**Problem description:**
All lines in the data bearing the string "LIST" should be identified and copied.

** Data follows **

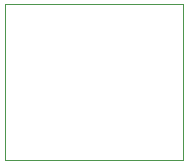
<source format=gm1>
G04 #@! TF.GenerationSoftware,KiCad,Pcbnew,(6.0.6-0)*
G04 #@! TF.CreationDate,2022-07-24T09:40:11-04:00*
G04 #@! TF.ProjectId,hitclips_2040_adapter_v5,68697463-6c69-4707-935f-323034305f61,rev?*
G04 #@! TF.SameCoordinates,Original*
G04 #@! TF.FileFunction,Profile,NP*
%FSLAX46Y46*%
G04 Gerber Fmt 4.6, Leading zero omitted, Abs format (unit mm)*
G04 Created by KiCad (PCBNEW (6.0.6-0)) date 2022-07-24 09:40:11*
%MOMM*%
%LPD*%
G01*
G04 APERTURE LIST*
G04 #@! TA.AperFunction,Profile*
%ADD10C,0.100000*%
G04 #@! TD*
G04 APERTURE END LIST*
D10*
X145694400Y-85750400D02*
X145694400Y-99000000D01*
X130657600Y-99000000D02*
X145694400Y-99000000D01*
X130657600Y-85750400D02*
X145694400Y-85750400D01*
X130657600Y-85750400D02*
X130657600Y-99000000D01*
M02*

</source>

** End of Data **

**Response box:**
G04 APERTURE LIST*
G04 APERTURE END LIST*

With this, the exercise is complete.